I am in no way a Java developer at all, today is literally the first day I have written any, so please don't be too horrified at my potentially horrible java.
I've tried various combinations of Double, double, (double), String and nothing, the best I can do is reverse the order of [java.lang.Double] and [double] in the cast exception.

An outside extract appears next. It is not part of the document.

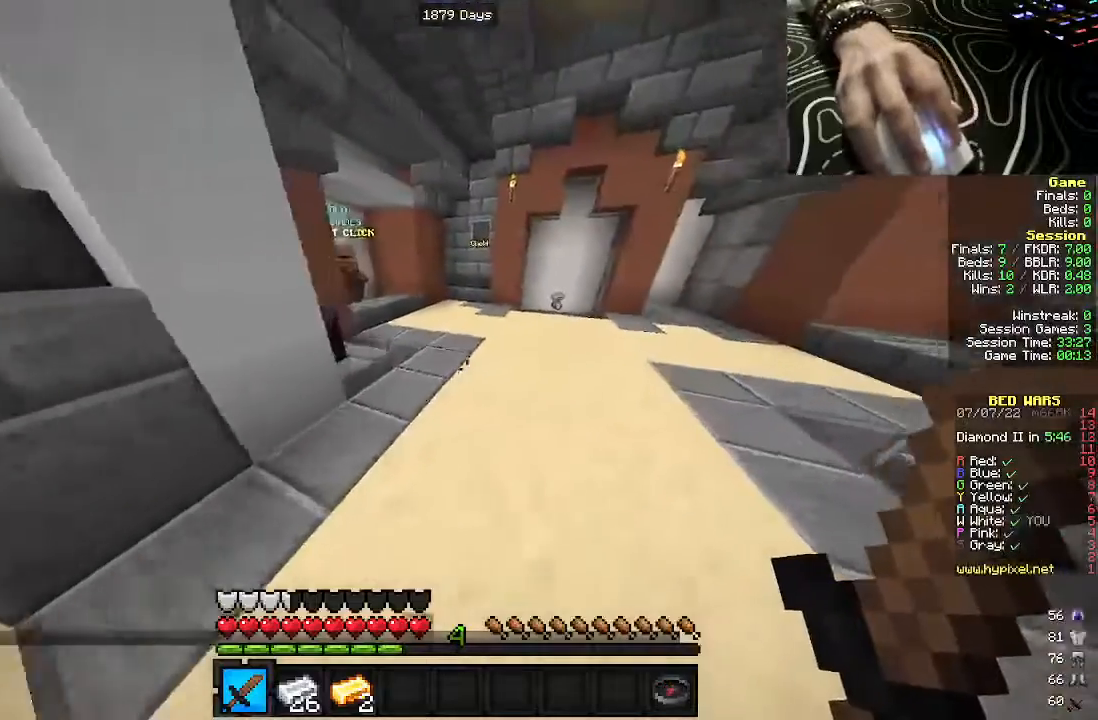
{"keys": ["w"], "mouse": [], "events": []}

If someone has a better idea for doing this I'd love to hear, if not I'd be super appreciative of help fixing the java/painless.

Thanks
Mike

Hi,
here is something you can do. I do not guarantee that it is painlessly readable , but it should do the trick

GET logtest/_search
{
  "runtime_mappings": {
    "yournewfield": {
      "type": "double",
      "script": {
        "source": """
        if (doc.containsKey('http.upstream.response.time')) {
          if (doc['http.upstream.response.time.keyword'].size() != 0 && doc['http.upstream.response.time.keyword'].value.length() > 0) {
            def res = Arrays.asList(doc['http.upstream.response.time.keyword'].value.splitOnToken(",")).stream()
                  .map(String::trim)
                  .mapToDouble(x -> Double.parseDouble(x))
                  .sum();
            emit(res);
          }
        }
        """
      }
    }
  },
  "fields": [
    "yournewfield"
  ]
}

Reading again your code, you were quite close, just missing an explicit cast.

Thanks Vincent.

I have to say I don't understand your code at all, but with some tiny modification the below worked great.

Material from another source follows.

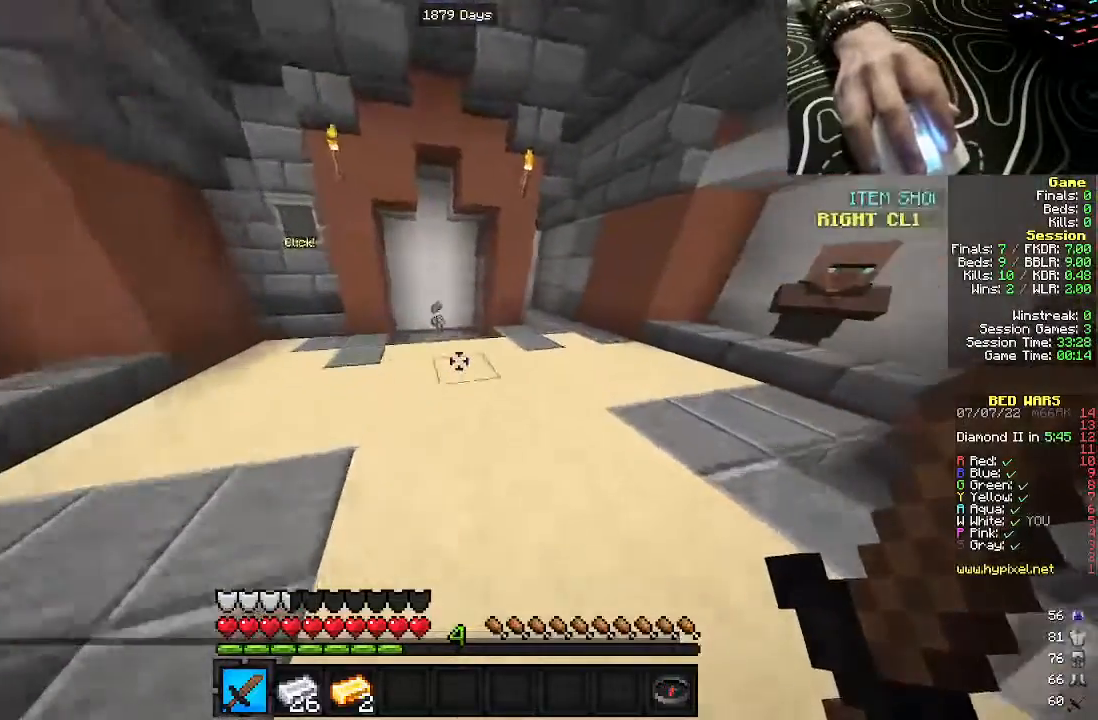
{"keys": ["w"], "mouse": [], "events": []}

if (doc.containsKey('http.upstream.response.time')) {
  if (doc['http.upstream.response.time'].size() != 0 && doc['http.upstream.response.time'].value.length() > 0) {
    def res = Arrays.asList(doc['http.upstream.response.time'].value.splitOnToken(",")).stream()
      .map(String::trim)
      .mapToDouble(x -> Double.parseDouble(x))
      .sum();
    emit(res);
  }
}

Using .keyword just doesn't work with this data set, it always fails somewhere. http.upstream.response.time is fixed by mapping as a keyword, but can be numbers as a string, a single "-", or an empty string, maybe that throws off elasticsearch? Whatever, the above works. Thanks.

You mentioned I was quite close, just missing an explicit cast. Out of curiosity, what cast was I missing?

Cheers
Mike

This topic was automatically closed 28 days after the last reply. New replies are no longer allowed.